Automating the pipeline
The solution to the problem is to automate the pipeline, which in BuildKite terms, is done via uploading pipelines. It's incredibly awesome, and essentially works like this:
The pipeline can be described in a text file and stored inside source control. The project's pipeline in Buildkite's web interface is then replaced with a single step which invokes the pipeline upload
command of the Buildkite agent. This command will read the pipeline from the source code repository and upload it to Buildkite to run.
This is incredibly powerful, because we can process that text document on the fly before it gets uploaded.
Filtering agents
BuildKite supports agent metadata, which is a key & value list included in the agent's configuration. For example, until Xcode 7 and Swift 2 was released, I had one agent which supported Xcode 6 and Swift 1.2 and another running the Xcode betas and Swift 2.0. Therefore, using a branch naming scheme (swift_2/*
) I could ensure that Swift 2.0 code was built by the Xcode 7 agent. This is configured in Buildkite by adding the key and required value to the build step.
When a build runs these agent metadata values are exported into the shell environment variables.
BUILDKITE_AGENT_META_DATA_QUEUE=default
BUILDKITE_AGENT_META_DATA_SWIFT=2
BUILDKITE_AGENT_META_DATA_XCODE=7
Using this mechanism we can filter all the build steps to one agent by selecting, say, the agent name to be the current agent. By adding the name of the agent as part of its metadata, we can write the pipeline template like this, which we store inside the repository at .buildkite/pipeline.template.yml
.
steps:
-
name: ":fastlane: Verify Xcode"
command: .scripts/verify-xcode.sh
agents:
name: "$BUILDKITE_AGENT_META_DATA_NAME"
-
name: ":fastlane: Test iOS Extension Only"

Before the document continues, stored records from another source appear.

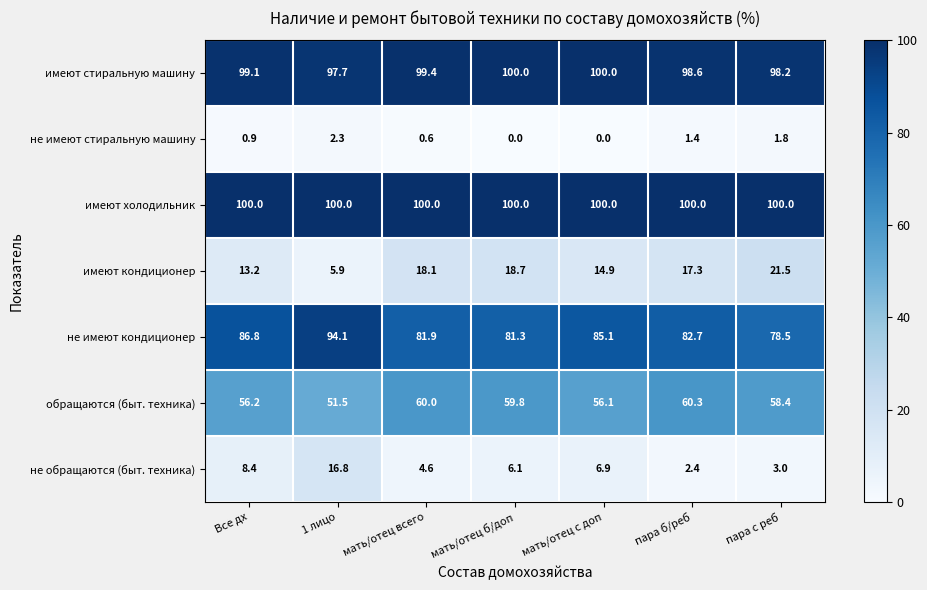

List the labels in order of не обращаются (быт. техника) value, smallest first.

пара б/реб, пара с реб, мать/отец всего, мать/отец б/доп, мать/отец с доп, Все дх, 1 лицо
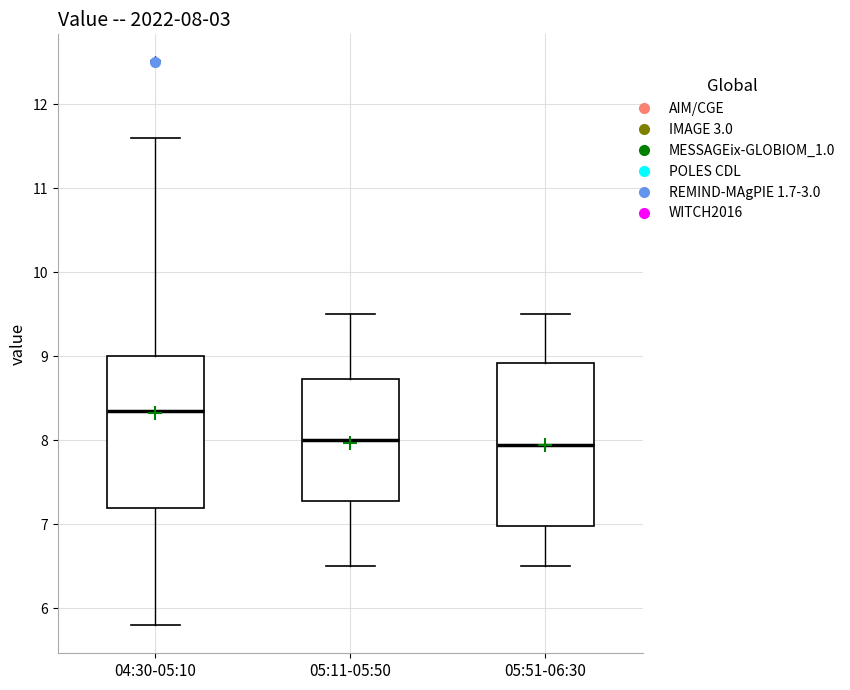

Which box has the highest median line?

04:30-05:10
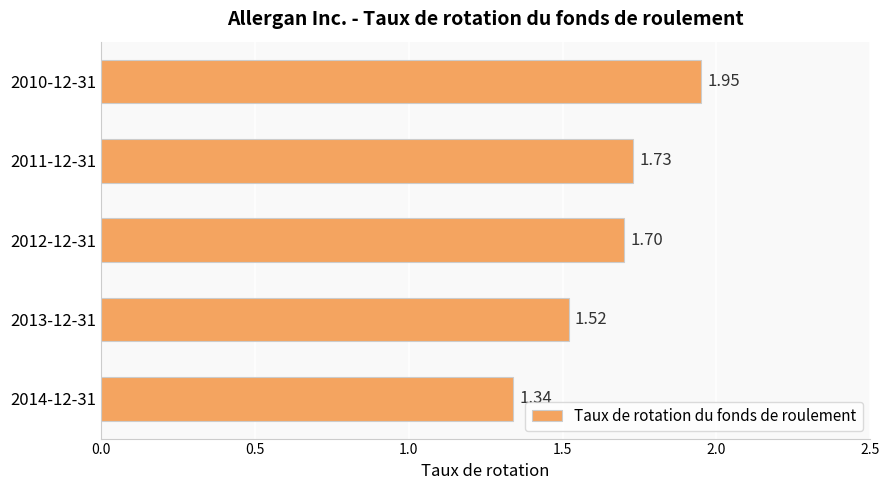

What is the difference between the values at 2014-12-31 and 2011-12-31?

0.4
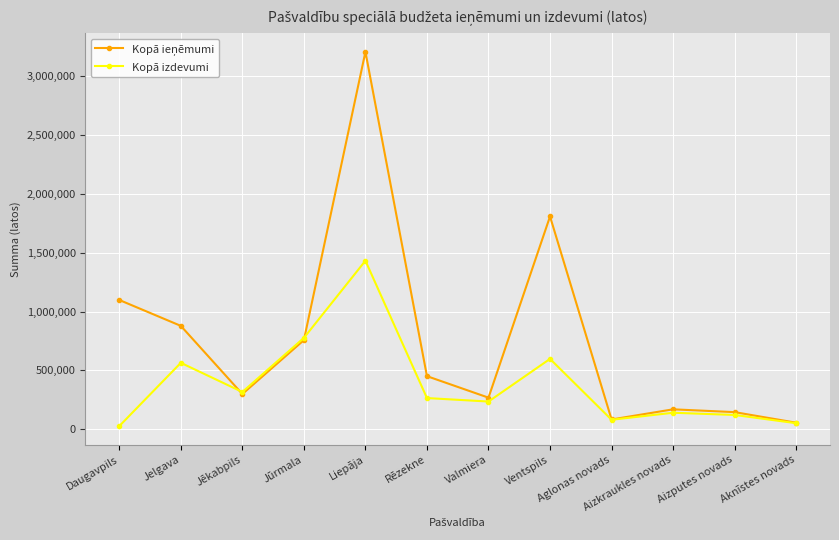

In Kopā izdevumi, how many points are lower than both neighbors (excluding endpoints)?

3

command: .scripts/test-extension.sh
agents:
name: "$BUILDKITE_AGENT_META_DATA_NAME"
-
name: ":fastlane: Test Mac OS X"
command: .scripts/test-osx.sh
agents:
name: "$BUILDKITE_AGENT_META_DATA_NAME"
-
name: ":fastlane: Test iOS"
command: .scripts/test-ios.sh
agents:
name: "$BUILDKITE_AGENT_META_DATA_NAME"
-
type: "waiter"
-
name: "Send Coverage"
command: .scripts/send-coverage.sh
agents:
name: "$BUILDKITE_AGENT_META_DATA_NAME"
All that is left is to write a script to replace $BUILDKITE_AGENT_META_DATA_NAME
with the value of this environment variable when the build is running. The script below will do exactly this, and we save it at .buildkite/pipeline.sh
ensuring that it is executable.
#!/bin/bash
set -eu
# Makes sure all the steps run on this same agent
sed "s/\$BUILDKITE_AGENT_META_DATA_NAME/$BUILDKITE_AGENT_META_DATA_NAME/" .buildkite/pipeline.template.yml
The last element to set up is the build step in BuildKite's web UI. All that is required is to invoke the above script and run the pipeline upload
command.
The key point above is that the step's command is:
.buildkite/pipeline.sh | buildkite-agent pipeline upload
It is also possible to see that each agent has name=<NAME>
in their metadata.
Running a build
When changes are pushed, the Upload Pipeline step runs on the next available agent which has Xcode 7 (as it is required metadata). Initially, this is the only step in the pipeline.
However, almost immediately, the pipeline is uploaded, and the steps appear.
At this point, the pipeline steps execute as normal, with the key detail being, that every step runs on the same agent, in this case Tyrion.
In Summary
I'm a huge fan of Buildkite - all of this I pretty much figured out after chatting to @toolmantim today. But beyond that, I guess, it just really helps to automate as much as possible.